[Start of section]
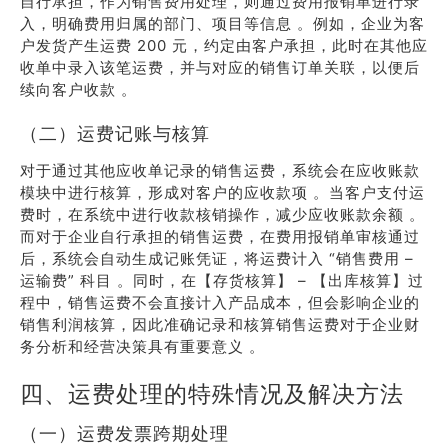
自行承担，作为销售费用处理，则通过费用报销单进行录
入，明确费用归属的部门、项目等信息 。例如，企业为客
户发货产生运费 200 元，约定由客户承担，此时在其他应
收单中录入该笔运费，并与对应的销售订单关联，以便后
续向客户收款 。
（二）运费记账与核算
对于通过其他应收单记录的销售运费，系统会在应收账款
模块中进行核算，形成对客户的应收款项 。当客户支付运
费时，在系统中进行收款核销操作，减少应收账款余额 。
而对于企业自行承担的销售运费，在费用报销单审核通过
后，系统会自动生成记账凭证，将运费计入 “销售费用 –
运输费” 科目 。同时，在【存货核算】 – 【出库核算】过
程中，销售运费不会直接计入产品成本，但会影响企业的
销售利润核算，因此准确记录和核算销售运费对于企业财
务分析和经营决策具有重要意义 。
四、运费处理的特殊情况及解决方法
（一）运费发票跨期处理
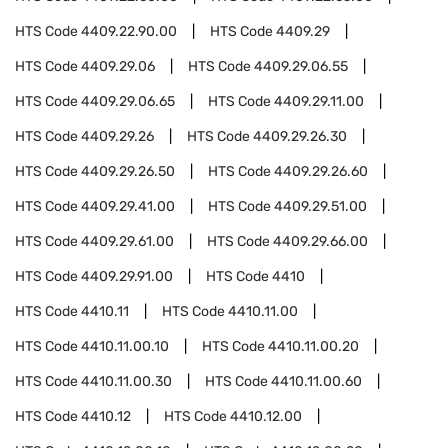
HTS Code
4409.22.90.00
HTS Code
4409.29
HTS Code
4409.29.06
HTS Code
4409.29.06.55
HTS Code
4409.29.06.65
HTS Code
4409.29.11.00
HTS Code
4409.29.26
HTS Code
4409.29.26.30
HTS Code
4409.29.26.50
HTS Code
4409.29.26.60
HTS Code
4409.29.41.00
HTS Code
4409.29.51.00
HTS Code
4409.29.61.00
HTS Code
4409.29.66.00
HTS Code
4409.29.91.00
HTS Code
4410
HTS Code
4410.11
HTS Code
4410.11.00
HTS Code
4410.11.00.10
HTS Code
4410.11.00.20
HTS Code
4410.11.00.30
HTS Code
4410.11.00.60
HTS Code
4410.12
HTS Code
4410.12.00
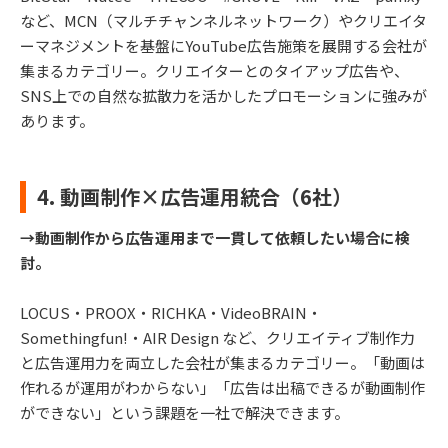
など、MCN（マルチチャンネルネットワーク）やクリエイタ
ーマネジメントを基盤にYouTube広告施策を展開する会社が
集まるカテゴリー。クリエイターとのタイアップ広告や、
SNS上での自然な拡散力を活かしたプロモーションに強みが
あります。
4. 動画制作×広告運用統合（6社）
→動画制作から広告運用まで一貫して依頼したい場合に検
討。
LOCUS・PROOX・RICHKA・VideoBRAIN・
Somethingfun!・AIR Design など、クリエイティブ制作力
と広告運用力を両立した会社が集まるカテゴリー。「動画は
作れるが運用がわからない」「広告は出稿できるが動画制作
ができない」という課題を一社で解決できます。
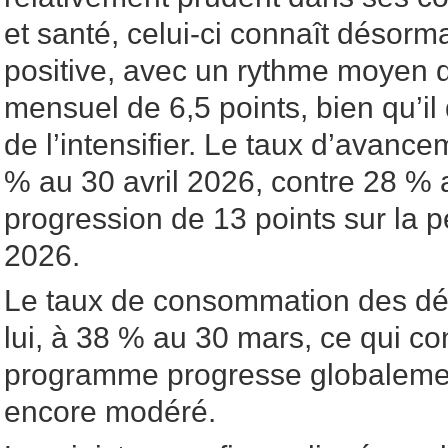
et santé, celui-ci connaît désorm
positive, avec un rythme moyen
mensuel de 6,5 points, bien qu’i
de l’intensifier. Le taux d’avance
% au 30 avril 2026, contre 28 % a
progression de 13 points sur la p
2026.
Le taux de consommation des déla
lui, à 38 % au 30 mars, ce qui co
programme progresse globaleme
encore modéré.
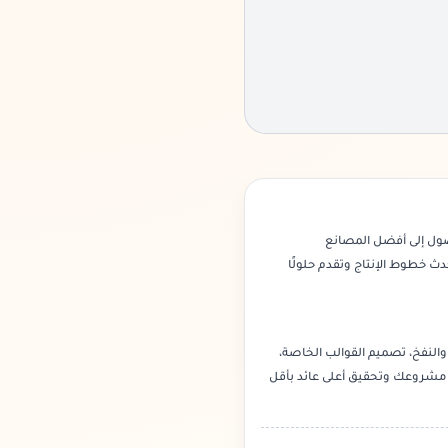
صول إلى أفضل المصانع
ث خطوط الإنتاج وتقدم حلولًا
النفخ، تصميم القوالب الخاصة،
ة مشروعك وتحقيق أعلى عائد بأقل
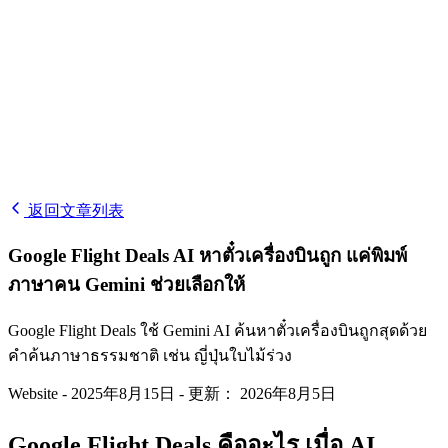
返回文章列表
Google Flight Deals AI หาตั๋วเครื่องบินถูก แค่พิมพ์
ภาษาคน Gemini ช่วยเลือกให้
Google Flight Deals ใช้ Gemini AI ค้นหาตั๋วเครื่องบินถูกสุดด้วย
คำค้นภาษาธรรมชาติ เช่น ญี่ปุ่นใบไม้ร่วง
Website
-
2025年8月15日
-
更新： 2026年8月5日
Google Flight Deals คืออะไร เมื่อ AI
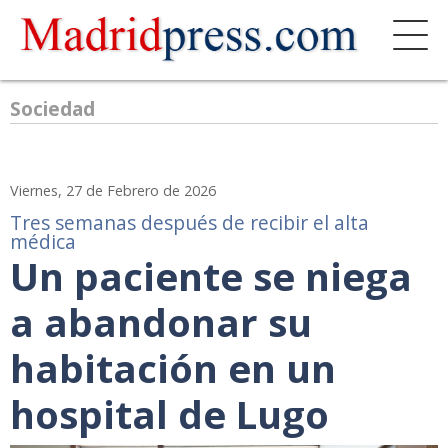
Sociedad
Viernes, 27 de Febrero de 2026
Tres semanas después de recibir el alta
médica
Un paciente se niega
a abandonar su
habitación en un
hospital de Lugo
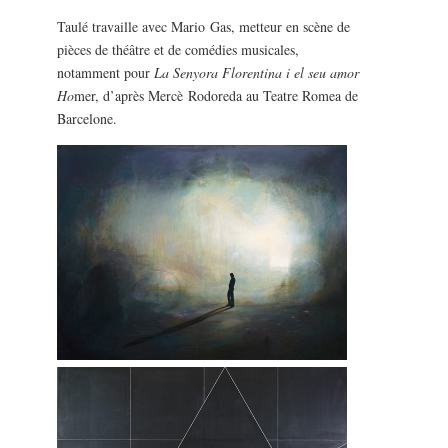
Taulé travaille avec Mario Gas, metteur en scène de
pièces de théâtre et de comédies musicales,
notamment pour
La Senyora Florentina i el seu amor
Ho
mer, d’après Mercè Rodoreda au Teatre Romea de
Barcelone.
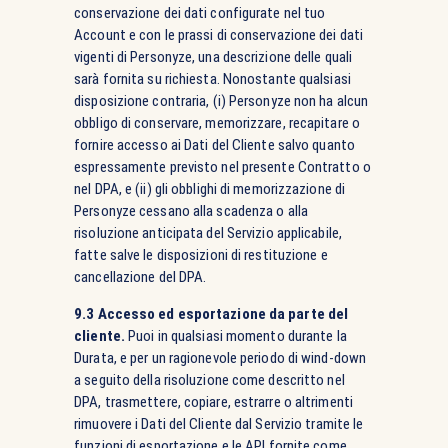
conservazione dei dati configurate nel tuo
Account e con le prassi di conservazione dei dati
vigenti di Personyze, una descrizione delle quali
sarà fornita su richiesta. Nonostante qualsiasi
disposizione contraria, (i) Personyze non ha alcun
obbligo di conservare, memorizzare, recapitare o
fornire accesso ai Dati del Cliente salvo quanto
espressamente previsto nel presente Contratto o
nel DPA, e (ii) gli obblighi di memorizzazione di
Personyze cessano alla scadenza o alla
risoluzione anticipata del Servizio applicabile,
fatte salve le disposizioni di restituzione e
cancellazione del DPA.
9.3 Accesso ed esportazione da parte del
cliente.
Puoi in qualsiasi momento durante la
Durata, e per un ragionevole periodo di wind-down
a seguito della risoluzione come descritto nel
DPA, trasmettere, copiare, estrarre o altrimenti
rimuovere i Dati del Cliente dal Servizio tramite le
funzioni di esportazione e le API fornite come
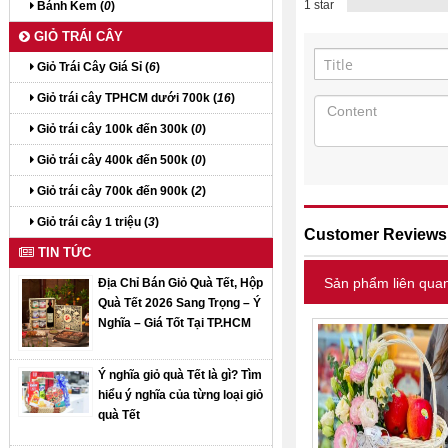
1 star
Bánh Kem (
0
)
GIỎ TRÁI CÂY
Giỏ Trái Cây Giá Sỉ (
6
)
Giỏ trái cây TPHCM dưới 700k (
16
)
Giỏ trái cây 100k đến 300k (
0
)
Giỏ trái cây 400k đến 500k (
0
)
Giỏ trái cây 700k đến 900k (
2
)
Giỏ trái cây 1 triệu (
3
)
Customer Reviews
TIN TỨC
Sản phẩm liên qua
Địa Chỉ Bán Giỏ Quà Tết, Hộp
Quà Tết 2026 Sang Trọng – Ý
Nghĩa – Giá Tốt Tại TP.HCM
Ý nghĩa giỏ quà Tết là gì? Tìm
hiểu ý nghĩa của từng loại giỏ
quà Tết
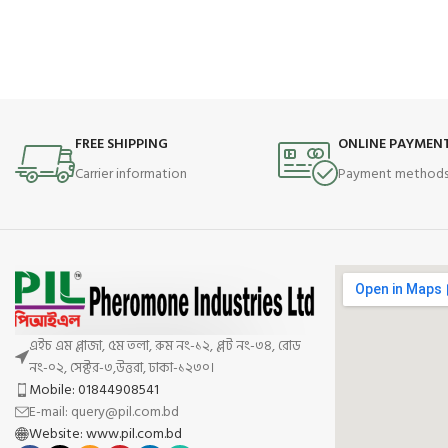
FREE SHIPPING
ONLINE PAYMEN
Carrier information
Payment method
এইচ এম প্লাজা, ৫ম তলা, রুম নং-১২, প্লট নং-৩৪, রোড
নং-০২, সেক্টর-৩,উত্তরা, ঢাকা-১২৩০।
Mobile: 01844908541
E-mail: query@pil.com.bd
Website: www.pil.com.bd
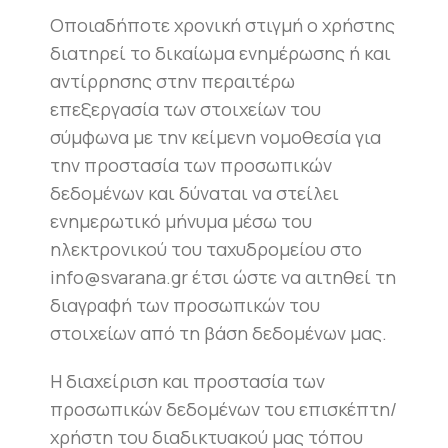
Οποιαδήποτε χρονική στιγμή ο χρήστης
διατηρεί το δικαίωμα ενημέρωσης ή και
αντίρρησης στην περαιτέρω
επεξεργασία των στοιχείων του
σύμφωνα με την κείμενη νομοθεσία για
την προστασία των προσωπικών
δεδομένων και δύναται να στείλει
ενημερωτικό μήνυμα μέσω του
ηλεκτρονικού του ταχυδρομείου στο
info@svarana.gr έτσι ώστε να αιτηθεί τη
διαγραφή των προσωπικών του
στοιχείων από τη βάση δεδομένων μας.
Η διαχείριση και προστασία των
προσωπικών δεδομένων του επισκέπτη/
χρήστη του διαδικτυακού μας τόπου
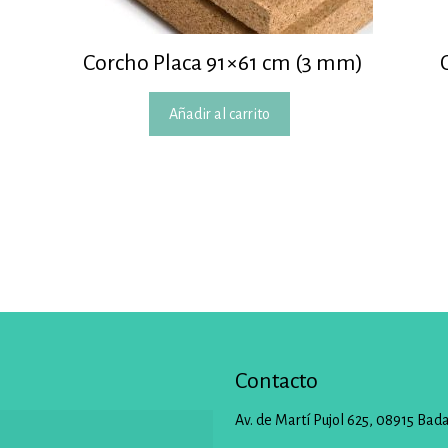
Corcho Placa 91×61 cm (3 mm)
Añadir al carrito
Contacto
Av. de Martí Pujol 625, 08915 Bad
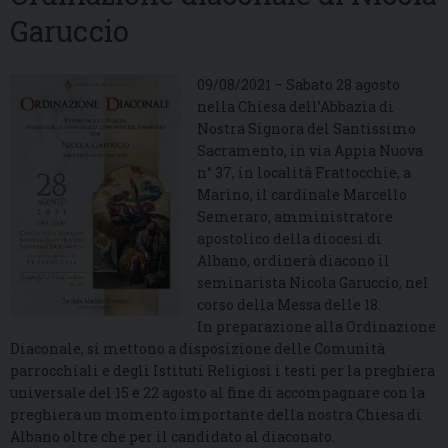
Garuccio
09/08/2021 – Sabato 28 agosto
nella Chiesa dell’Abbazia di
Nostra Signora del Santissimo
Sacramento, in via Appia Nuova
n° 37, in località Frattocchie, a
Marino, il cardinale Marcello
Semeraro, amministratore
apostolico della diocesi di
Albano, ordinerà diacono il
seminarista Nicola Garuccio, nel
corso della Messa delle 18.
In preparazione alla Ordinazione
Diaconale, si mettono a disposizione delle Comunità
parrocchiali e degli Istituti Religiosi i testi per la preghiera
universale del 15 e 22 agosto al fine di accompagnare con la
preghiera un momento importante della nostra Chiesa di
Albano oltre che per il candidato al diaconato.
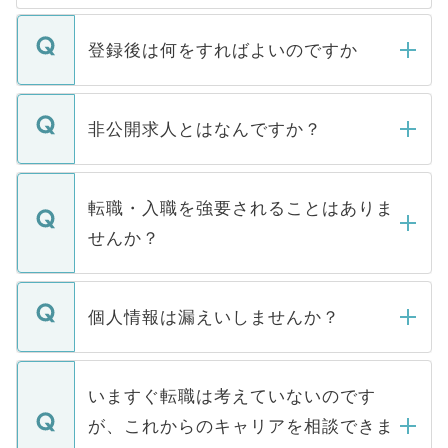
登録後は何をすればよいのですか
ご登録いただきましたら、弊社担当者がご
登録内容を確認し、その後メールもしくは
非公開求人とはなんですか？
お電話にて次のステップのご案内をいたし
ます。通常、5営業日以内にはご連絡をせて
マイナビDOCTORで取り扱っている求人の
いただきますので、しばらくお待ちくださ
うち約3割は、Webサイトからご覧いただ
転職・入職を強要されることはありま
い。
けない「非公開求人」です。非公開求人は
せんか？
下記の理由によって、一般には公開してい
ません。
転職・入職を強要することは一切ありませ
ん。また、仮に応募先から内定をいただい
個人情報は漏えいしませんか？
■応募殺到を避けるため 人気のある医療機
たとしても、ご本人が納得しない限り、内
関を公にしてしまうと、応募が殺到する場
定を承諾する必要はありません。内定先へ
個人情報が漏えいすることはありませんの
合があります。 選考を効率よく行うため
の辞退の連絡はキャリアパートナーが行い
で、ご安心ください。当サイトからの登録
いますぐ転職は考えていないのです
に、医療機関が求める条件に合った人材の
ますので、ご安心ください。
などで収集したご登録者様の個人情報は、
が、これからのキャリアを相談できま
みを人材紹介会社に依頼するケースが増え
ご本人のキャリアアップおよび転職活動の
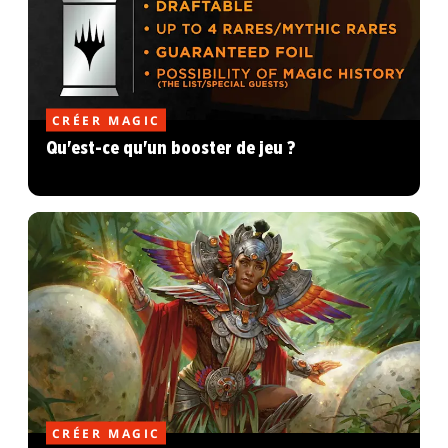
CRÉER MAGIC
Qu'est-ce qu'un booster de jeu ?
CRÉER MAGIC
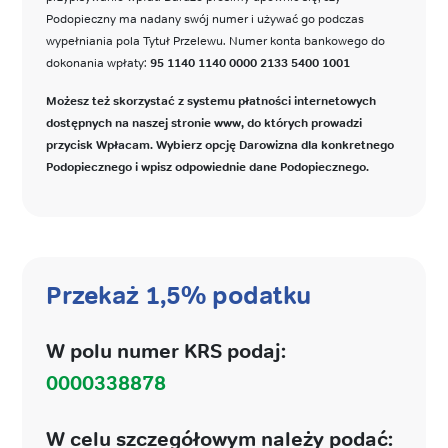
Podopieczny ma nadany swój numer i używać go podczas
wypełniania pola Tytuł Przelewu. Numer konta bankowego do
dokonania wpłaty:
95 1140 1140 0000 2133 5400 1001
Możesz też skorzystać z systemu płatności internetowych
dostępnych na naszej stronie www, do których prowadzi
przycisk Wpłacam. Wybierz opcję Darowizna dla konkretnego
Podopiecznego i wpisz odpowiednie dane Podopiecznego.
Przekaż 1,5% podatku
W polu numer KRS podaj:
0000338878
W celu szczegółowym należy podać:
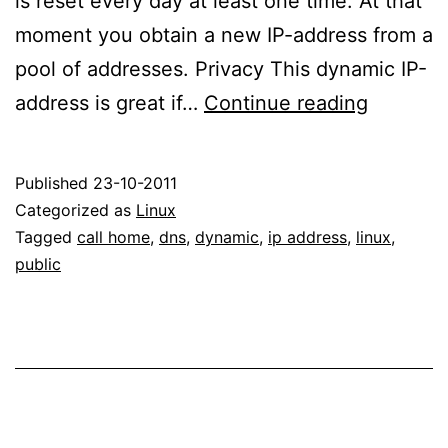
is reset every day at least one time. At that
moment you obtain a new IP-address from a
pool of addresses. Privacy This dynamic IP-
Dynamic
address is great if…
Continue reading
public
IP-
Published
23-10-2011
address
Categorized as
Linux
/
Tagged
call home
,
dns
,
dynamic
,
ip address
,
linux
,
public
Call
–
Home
[End of section]
▶ _Exercise details_: Copy every line from the data that includes the string "esportazione".

▶ _Answer for this exercise_:
9.3 Accesso ed esportazione da parte del
funzioni di esportazione e le API fornite come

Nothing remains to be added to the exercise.